関根のヴァーミリオン。

2019年 10月18日 - 日常

福島県立美術館で開催されている「生誕120年・没後100年 関根正二展」(~11/10)を観てきました。
関根正二は福島県白河に生まれ、東京移住後16 歳でデビュー、19 歳のときに描いた《信仰の悲しみ》(重要文化財)が二科展樗牛賞を受けますが、翌年スペイン風邪で急逝してしまいます。
彼は、宗教的感情にみちた作品を描き、20 歳2カ月で夭折してから今年で100年を迎えました。
対象を刻み込む卓越した素描力と、朱や青緑色の鮮烈な色彩による神秘性を漂わせた作品群は、今なおわれわれの心をとらえて離しません。

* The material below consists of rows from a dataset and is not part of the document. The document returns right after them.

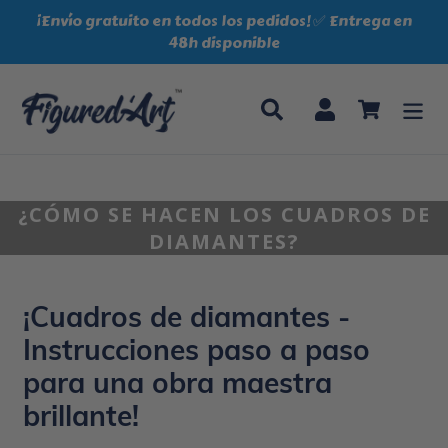
Ir
¡Envío gratuito en todos los pedidos! ✅ Entrega en
directamente
48h disponible
al
contenido
Buscar
Ingresar
Carrito
¿CÓMO SE HACEN LOS CUADROS DE
DIAMANTES?
¡Cuadros de diamantes -
Instrucciones paso a paso
para una obra maestra
brillante!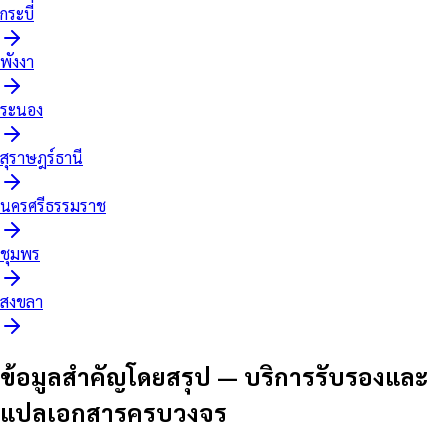
กระบี่
พังงา
ระนอง
สุราษฎร์ธานี
นครศรีธรรมราช
ชุมพร
สงขลา
ข้อมูลสำคัญโดยสรุป
—
บริการรับรองและ
แปลเอกสารครบวงจร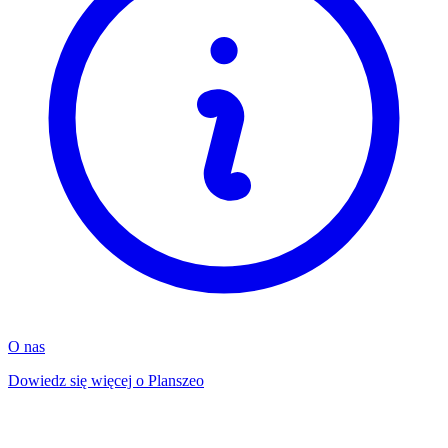
O nas
Dowiedz się więcej o Planszeo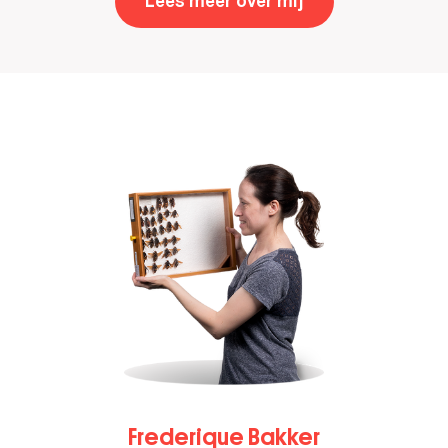
Lees meer over mij
,
Tim Rietbergen
Frederique Bakker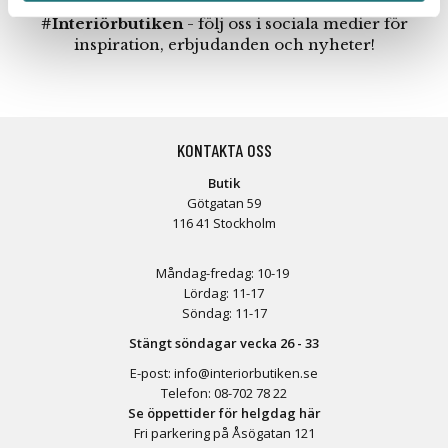
#Interiörbutiken
- följ oss i sociala medier för
inspiration, erbjudanden och nyheter!
KONTAKTA OSS
Butik
Götgatan 59
116 41 Stockholm
Måndag-fredag: 10-19
Lördag: 11-17
Söndag: 11-17
Stängt söndagar vecka 26 - 33
E-post:
info@interiorbutiken.se
Telefon:
08-702 78 22
Se öppettider för helgdag här
Fri parkering på Åsögatan 121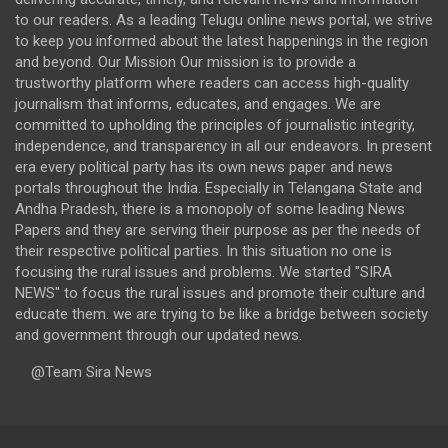
to our readers. As a leading Telugu online news portal, we strive
to keep you informed about the latest happenings in the region
and beyond. Our Mission Our mission is to provide a
trustworthy platform where readers can access high-quality
journalism that informs, educates, and engages. We are
committed to upholding the principles of journalistic integrity,
independence, and transparency in all our endeavors. In present
era every political party has its own news paper and news
portals throughout the India. Especially in Telangana State and
Andha Pradesh, there is a monopoly of some leading News
Papers and they are serving their purpose as per the needs of
their respective political parties. In this situation no one is
focusing the rural issues and problems. We started "SIRA
NEWS" to focus the rural issues and promote their culture and
educate them. we are trying to be like a bridge between society
and government through our updated news.
@Team Sira News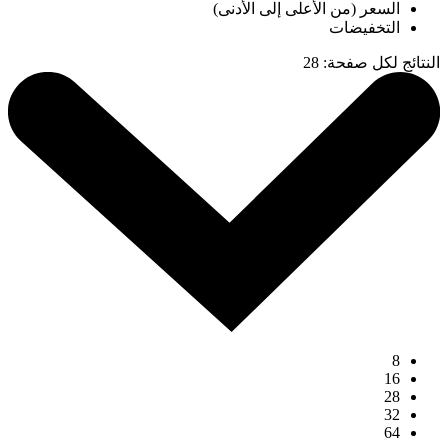
السعر (من الأعلى إلى الأدنى)
التخفيضات
النتائج لكل صفحة
:
28
8
16
28
32
64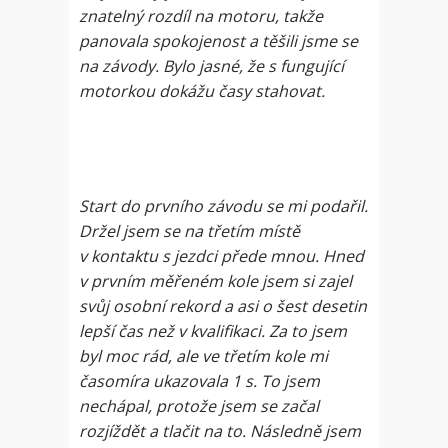
znatelný rozdíl na motoru, takže
panovala spokojenost a těšili jsme se
na závody. Bylo jasné, že s fungující
motorkou dokážu časy stahovat.
Start do prvního závodu se mi podařil.
Držel jsem se na třetím místě
v kontaktu s jezdci přede mnou. Hned
v prvním měřeném kole jsem si zajel
svůj osobní rekord a asi o šest desetin
lepší čas než v kvalifikaci. Za to jsem
byl moc rád, ale ve třetím kole mi
časomíra ukazovala 1 s. To jsem
nechápal, protože jsem se začal
rozjíždět a tlačit na to. Následně jsem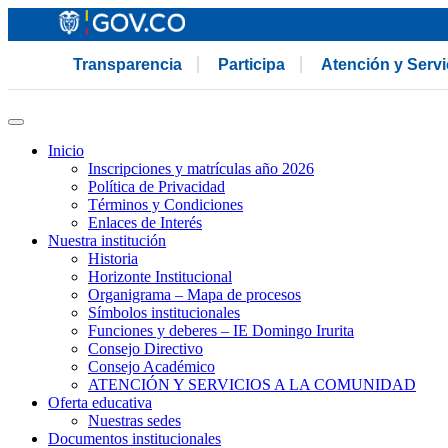
Transparencia
Participa
Atención y Serv
Inicio
Inscripciones y matrículas año 2026
Política de Privacidad
Términos y Condiciones
Enlaces de Interés
Nuestra institución
Historia
Horizonte Institucional
Organigrama – Mapa de procesos
Símbolos institucionales
Funciones y deberes – IE Domingo Irurita
Consejo Directivo
Consejo Académico
ATENCIÓN Y SERVICIOS A LA COMUNIDAD
Oferta educativa
Nuestras sedes
Documentos institucionales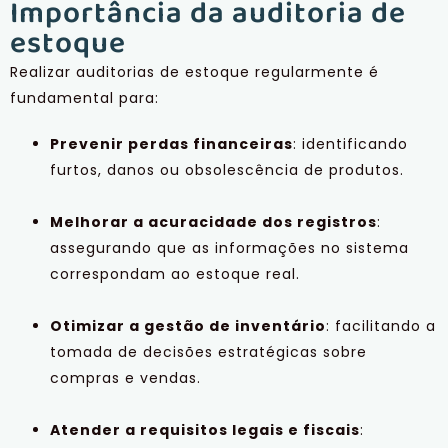
Importância da auditoria de
estoque
Realizar auditorias de estoque regularmente é
fundamental para:
Prevenir perdas financeiras
: identificando
furtos, danos ou obsolescência de produtos.
Melhorar a acuracidade dos registros
:
assegurando que as informações no sistema
correspondam ao estoque real.
Otimizar a gestão de inventário
: facilitando a
tomada de decisões estratégicas sobre
compras e vendas.
Atender a requisitos legais e fiscais
: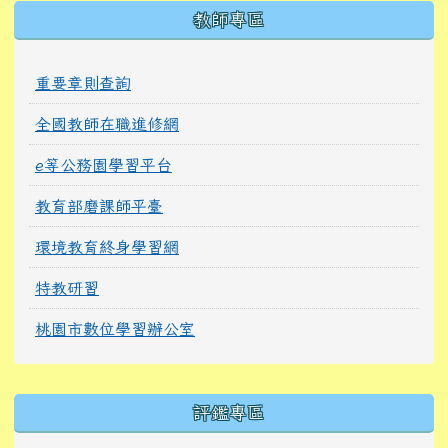
教師專區
重要章則查詢
全國教師在職進修網
e等公務園學習平台
教育部磨課師平臺
環境教育終身學習網
特教研習
桃園市數位學習辦公室
右邊區域內容
評鑑專區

展覧会は、関根の作品約100点、資料約20点、書簡約40点に加え、同時代の文学者や画家たちの作品と資料約50点をあわせて展示してありました。
ずいぶん前ですが、大原美術館で観た、関根正二19歳のときの作品《信仰の悲しみ》は、印象的でした。
大原美術館に展示されている作家のなかでは、関根正二が最年少です。
東京のあるコレクターが持っていたもので、1964(昭和39)年、東京画廊の山本孝氏が譲ってもらい、大原美術館に持ち込んだそうです。
その当時、若くして亡くなった関根はあまり評価されていませんでしたが、大原總一郎氏は数日眺めたあと購入を決断したというエピソードがあります。
「大原さんはこの作品をことのほか気に入り、『関根の数少ない絵の中でも傑作だから、大切にするように』と言っていた」と当時を知る元館長の藤田慎一郎氏が述べています。
必見の価値ありですから、福島に来たこの機会に鑑賞をお勧めします。